L’Arma dei Carabinieri ha celebrato il 103° compleanno dell’appuntato Pasquale Caiola, nato nel 1922 a Marcellinara, in provincia di Catanzaro, figura simbolo di dedizione, coraggio e spirito di servizio.
A portare l’abbraccio istituzionale è stato il comandante della Legione Carabinieri “Calabria”, generale di Brigata Riccardo Sciuto, accompagnato dal comandante provinciale di Catanzaro, colonnello Giovanni Pellegrino, insieme a una delegazione di colleghi.
La festa in famiglia
Il festeggiato ha condiviso questo importante traguardo circondato dall’affetto della moglie, dei figli e dei nipoti, vivendo la giornata con grande emozione. Un momento semplice ma carico di significato, nel segno del legame profondo che continua a unire l’appuntato Caiola all’Arma.
Dalla chiamata alle armi alla Seconda guerra mondiale
Chiamato alle armi nel 1941, Pasquale Caiola ha preso parte alla Seconda guerra mondiale, operando sul fronte jugoslavo e rimanendo mobilitato fino alla fine del conflitto. Un periodo segnato da sacrifici e responsabilità, che ha forgiato il suo profondo senso del dovere.
Il servizio nelle Legioni e il congedo
Terminata la guerra, l’appuntato Caiola ha continuato a servire l’Arma presso diverse sedi: la Legione territoriale di Torino, il Battaglione Mobile di Milano Porta Magenta, la Legione di Bari e infine la Stazione di Decollatura.

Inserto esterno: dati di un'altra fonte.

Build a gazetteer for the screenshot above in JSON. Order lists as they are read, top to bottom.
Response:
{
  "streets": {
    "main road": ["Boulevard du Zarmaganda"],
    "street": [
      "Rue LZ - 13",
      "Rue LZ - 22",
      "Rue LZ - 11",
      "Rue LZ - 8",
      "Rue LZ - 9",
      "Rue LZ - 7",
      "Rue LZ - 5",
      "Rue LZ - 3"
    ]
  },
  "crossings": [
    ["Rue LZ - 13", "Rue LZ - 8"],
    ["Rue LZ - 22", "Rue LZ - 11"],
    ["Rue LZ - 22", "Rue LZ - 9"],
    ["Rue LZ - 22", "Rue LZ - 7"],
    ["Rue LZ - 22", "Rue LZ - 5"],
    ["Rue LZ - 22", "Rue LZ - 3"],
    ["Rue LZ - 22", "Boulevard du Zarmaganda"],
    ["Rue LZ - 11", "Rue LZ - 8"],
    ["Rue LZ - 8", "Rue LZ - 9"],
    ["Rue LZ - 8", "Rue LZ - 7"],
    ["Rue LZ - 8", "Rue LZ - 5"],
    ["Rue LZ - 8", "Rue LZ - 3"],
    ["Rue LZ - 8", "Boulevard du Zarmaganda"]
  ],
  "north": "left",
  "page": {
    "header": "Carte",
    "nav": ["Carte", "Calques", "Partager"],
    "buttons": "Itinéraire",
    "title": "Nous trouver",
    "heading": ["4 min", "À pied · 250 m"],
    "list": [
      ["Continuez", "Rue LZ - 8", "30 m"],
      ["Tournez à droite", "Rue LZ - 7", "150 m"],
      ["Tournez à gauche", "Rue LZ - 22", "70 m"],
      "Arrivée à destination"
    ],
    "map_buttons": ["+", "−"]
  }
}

Il suo percorso si è concluso con il congedo nel 1969, dopo quasi trent’anni di servizio.
Le decorazioni e il merito di guerra
Nel corso della sua carriera, il coraggio e la fedeltà allo Stato gli sono valsi numerose decorazioni e riconoscimenti, tra cui la croce al merito di guerra, oltre ai titoli legati alle campagne belliche a cui ha partecipato.
I ricordi e il dopoguerra a Milano
Durante l’incontro con i colleghi, l’appuntato Caiola, lucido e visibilmente commosso, ha ripercorso diversi episodi della sua lunga esperienza nell’Arma, soffermandosi in particolare sul servizio svolto a Milano nell’immediato dopoguerra, uno dei periodi più delicati della storia del Paese.
La lettera del comandante generale
A suggello della celebrazione, il generale Sciuto ha consegnato all’appuntato Caiola la lettera di auguri del comandante generale dell’Arma, generale di Corpo d’Armata Salvatore Luongo, insieme a una feluca di cristallo, simbolo del copricapo indossato dagli ufficiali con la grande uniforme speciale, richiamo alle origini, alla tradizione e ai valori dell’istituzione.
Un esempio per le nuove generazioni
Con questa celebrazione, l’Arma dei Carabinieri ha voluto rendere omaggio a un uomo che ha incarnato, per oltre un secolo di vita, i valori di lealtà, coraggio e servizio allo Stato, lasciando un’eredità morale destinata a restare un riferimento per le generazioni future.